The FDIC published an Annual Report for fiscal year 2017. In the Annual Report, the FDIC detailed its performance for fiscal year 2017 and outlined effective and proposed actions for the coming year.

The FDIC provided an overview of organizational developments and regulatory enforcement, including:

  • Interest-Rate, Credit and Liquidity Risks: The FDIC highlighted incidents of liquidity stress at a small number of financial institutions, and noted broader trends of reduced balance sheet liquidity among smaller banks. The FDIC, along with the Federal Reserve Board, Office of the Comptroller of the Currency and Conference of State Bank Supervisors, advised firms to create a strong portfolio of liquid assets and to diversify funding sources.

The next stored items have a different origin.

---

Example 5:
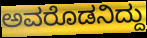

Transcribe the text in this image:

ಅವರೊಡನಿದ್ದು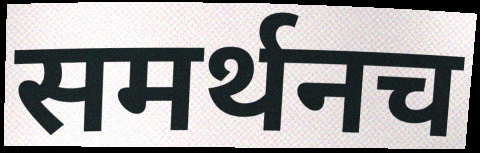
समर्थनच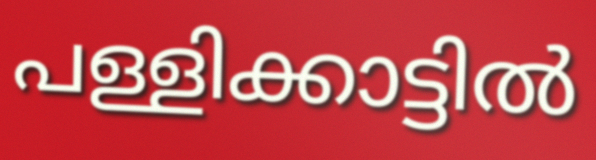
പള്ളിക്കാട്ടിൽ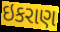
ઇકરાણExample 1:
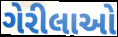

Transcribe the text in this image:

ગેરીલાઓ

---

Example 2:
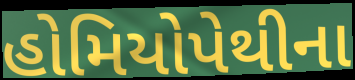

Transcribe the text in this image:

હોમિયોપેથીના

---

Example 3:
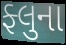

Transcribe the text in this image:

ફ્લુના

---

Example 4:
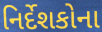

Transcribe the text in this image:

નિર્દેશકોના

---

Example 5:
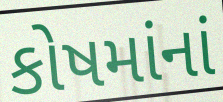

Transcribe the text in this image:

કોષમાંનાંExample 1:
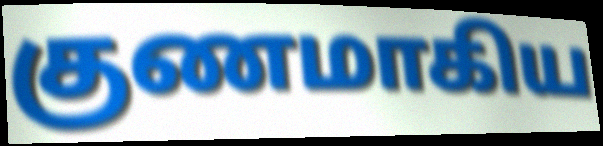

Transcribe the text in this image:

குணமாகிய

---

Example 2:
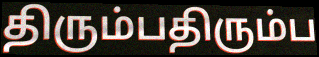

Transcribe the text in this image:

திரும்பதிரும்ப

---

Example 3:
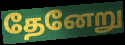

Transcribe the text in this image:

தேனேறு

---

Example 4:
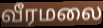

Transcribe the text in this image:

வீரமலை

  • Living Wills: The FDIC reviewed the eight largest U.S. systemically important banking organizations resolution plans. Four of the firms' plans had shortcomings (though none was deficient), and they must be resubmitted by July 1, 2019.

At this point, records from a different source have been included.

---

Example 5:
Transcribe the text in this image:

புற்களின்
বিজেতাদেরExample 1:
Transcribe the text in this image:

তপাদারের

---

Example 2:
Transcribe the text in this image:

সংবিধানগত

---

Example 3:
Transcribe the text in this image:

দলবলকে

  • Rebuilding the Deposit Insurance Fund: The FDIC expects the reserve ratio to reach 1.35 percent in 2018, ahead of the September 2020 statutory deadline.

  • Community Banking Initiative: The FDIC observed signs of an increase of de novo formations from filing applications for new insured depository intuitions. During 2017, the FDIC approved six applications for deposit insurance for new community banks and remains committed to working with any group interested in starting a de novo bank.

Under the Economic Growth and Regulatory Paperwork Reduction Act of 1996, the FDIC, Office of the Comptroller of the Currency and Board of Governors of the Federal Reserve System, in conjunction with the National Credit Union Administration, conducted a two-year review of rules affecting financial institutions. The FDIC expressed support for the following reforms:

  • Raise the total assets threshold for conducting annual stress tests from $10 billion to $50 billion;

  • Increase the asset threshold for banks eligible for an 18-month examination cycle from $1 billion to $2 billion;

  • Raise the asset threshold for the community bank Call Report to match a higher examination frequency threshold;

  • Create a new appraisal threshold exemption for insured depository institutions that originate a de minimis number (i.e., less than 25) of residential mortgage loans in a calendar year; and

  • Deem banks with assets under $10 billion compliant with risk-based capital requirements, if they maintain a leverage capital ratio of 10 percent and do not engage in specified activities.